Bastou-lhe parecer sério, manifestar enfado com a política, colocar a família acima de si próprio e Deus acima de tudo. A Revolução de Abril não conseguiu mudar radicalmente o paradigma salazarista. Deus, Pátria e Família colaram-se no subconsciente coletivo e permitiram que o regime democrático, à falta de um defunto, elegesse um avatar.
 
Ao fim de uma década o país fartou-se dele e o homem tratou da vida, mas a amnésia do povo, que esquece o passado, deu-lhe o benefício da dúvida por mais uma década.

Resistiu à intriga, que correu mal, contra o PM, às explicações exigíveis sobre negócios privados, às ligações com vizinhos de um condomínio de luxo e acabou a estrebuchar contra a formação de um governo que a AR exigia e a Constituição lhe impunha.

Este homem pôde ser tudo em democracia, sem nunca a estimar; representar o País, sem o merecer; presidir ao 10 de Junho, sem ler Os Lusíadas; ser o PR dos portugueses, sem saber o plural de cidadão; jurar respeitar e fazer respeitar a Constituição, sem a prezar; e chefiar a República, para lhe apagar a data no calendário dos feriados.
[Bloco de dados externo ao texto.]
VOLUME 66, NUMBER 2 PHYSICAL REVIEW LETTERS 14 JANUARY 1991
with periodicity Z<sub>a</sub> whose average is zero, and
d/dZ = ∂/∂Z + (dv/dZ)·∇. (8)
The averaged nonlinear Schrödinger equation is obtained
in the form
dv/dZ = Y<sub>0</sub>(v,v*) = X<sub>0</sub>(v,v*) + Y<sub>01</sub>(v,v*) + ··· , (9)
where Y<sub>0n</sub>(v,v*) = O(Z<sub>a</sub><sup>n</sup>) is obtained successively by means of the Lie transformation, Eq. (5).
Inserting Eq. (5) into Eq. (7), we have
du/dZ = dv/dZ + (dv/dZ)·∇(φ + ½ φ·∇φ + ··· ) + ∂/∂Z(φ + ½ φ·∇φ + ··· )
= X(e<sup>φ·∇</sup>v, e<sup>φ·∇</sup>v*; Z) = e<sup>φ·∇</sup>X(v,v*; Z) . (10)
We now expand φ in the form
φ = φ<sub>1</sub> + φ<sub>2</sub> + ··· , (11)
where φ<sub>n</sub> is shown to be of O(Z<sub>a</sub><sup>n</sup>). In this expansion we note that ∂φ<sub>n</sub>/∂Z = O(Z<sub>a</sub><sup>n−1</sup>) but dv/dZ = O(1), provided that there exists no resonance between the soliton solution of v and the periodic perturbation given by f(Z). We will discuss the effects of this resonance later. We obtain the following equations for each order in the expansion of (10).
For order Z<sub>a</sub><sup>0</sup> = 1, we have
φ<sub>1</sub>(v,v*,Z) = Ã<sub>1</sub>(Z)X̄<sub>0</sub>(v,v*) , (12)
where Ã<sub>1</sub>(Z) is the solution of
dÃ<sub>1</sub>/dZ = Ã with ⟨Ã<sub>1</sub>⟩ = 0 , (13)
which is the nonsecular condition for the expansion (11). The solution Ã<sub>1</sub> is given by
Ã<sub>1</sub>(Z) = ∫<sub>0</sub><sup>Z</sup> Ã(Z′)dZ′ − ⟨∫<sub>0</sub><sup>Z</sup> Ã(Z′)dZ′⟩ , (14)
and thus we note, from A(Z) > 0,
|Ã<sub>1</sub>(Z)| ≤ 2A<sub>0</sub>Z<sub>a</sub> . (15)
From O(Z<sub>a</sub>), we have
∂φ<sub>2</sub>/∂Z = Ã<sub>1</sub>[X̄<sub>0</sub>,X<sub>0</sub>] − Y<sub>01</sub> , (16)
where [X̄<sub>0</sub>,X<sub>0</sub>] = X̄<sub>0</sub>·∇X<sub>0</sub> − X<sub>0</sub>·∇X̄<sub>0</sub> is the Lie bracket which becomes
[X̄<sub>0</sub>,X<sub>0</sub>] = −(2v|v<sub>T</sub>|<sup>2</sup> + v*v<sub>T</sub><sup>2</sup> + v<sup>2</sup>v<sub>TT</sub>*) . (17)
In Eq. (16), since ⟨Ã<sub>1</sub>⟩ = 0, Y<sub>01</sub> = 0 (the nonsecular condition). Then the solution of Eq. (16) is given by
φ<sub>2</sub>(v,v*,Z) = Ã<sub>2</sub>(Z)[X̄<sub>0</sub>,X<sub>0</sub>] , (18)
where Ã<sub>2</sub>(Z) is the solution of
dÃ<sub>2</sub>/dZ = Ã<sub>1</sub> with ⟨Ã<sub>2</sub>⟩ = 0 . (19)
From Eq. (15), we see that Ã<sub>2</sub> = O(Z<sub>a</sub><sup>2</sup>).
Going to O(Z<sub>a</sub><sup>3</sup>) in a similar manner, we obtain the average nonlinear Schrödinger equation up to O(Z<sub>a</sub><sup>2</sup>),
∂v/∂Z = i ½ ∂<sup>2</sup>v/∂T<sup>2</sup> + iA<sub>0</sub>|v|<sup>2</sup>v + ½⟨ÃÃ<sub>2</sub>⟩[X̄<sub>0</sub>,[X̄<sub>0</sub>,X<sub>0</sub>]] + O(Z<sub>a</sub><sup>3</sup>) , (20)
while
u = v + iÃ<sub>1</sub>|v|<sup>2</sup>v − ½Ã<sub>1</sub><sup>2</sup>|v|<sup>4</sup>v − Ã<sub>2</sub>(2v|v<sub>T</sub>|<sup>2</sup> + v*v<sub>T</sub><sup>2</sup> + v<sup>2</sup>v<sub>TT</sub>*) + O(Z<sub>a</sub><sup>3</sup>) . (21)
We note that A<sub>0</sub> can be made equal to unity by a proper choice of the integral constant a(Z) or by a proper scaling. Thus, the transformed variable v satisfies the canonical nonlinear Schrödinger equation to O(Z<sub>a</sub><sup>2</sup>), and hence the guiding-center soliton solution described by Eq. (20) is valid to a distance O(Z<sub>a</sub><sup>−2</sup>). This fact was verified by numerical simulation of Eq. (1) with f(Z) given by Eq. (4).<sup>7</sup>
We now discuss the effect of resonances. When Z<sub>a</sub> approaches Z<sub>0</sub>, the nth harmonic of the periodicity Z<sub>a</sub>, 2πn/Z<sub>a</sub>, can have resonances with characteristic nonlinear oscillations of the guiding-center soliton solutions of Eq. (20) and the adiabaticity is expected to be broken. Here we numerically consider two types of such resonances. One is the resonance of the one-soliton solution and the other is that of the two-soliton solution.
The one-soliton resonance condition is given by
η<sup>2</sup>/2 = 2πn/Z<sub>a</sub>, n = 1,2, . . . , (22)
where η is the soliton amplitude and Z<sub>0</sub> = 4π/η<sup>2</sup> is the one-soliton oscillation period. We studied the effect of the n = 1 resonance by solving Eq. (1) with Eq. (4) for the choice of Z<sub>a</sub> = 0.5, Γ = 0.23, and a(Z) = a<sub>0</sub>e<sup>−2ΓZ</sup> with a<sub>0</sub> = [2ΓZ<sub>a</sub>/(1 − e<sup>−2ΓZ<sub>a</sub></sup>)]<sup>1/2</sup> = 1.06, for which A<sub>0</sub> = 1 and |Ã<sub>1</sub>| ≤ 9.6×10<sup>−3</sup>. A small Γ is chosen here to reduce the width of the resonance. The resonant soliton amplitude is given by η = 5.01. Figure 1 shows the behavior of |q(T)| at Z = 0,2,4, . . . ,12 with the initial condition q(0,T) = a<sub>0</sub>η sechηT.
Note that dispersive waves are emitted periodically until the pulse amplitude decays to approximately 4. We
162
Para cúmulo do opróbrio, num intervalo da defunção política, no rescaldo das eleições autárquicas, cujos resultados o contrariaram, numa manifestação de indigência cívica e no pior e mais degradante exemplo de cidadania, declarou:

“Acontece que não votei nas autárquicas. Estava num casamento".

O ex-PM e ex-PR e a sua inseparável prótese conjugal preferiram a boda e a missa ao cumprimento de um dever cívico e ao exemplo a que eram obrigados.

Ditosa Pátria!

Comentários

José Barroso disse…
Um texto que faz um retrato do indivíduo, que nem uma máquina fotográfica! Apesar de se dizer que "uma imagem - a fotograifa dele - vale mais que mil palavras". De facto, a fotografia não conseguiria descrever aquilo que não se vê: o carácter!
Indivíduo que pertenceu à PIDE como informador, procurou os benefícios da ditadura salazarista. Nunca tendo sido incomodado, como outros o foram, na carreira profissional ou na família. Porque, já se vê, a sua vidinha era mais importante! Um "homem de missão" para o país, um político que se julga uma pessoa a quem o país muito deve!...
Uma vez em democracia, adaptou-se, manobrou e ascendeu aos mais altos cargos públicos e por mais tempo. Creio que foram dez anos como PM e 10 anos como PR. Pelo menos. Um "homenzinho" (Batista Bastos), que desdenhava da política. Ele que dizia que era preciso (os outros) "nascerem duas vezes para serem mais sérios que ele"! Mas sacou ao BPN dividendos de mais de 150 mil euros em ações sem risco (porque não estavam na Bolsa), vendidas pelo seu amiguinho Oliveira e Costa.
Enigmático e sinistro (como o seu outro amiguinho Duarte Lima), arrogante, inculto. Não sabia quantos cantos tinham "Os Lusíadas". Estúpido ao ponto de dizer que "nunca se enganava e raras vezes tinha dúvidas", contrariando assim um aforismo sábio de séculos: "Errare humanum est!".
Aproveito a deixa do autor do fexto e cito (de cor) o nosso maior: "Ditosa Pátria que tais filhos tem".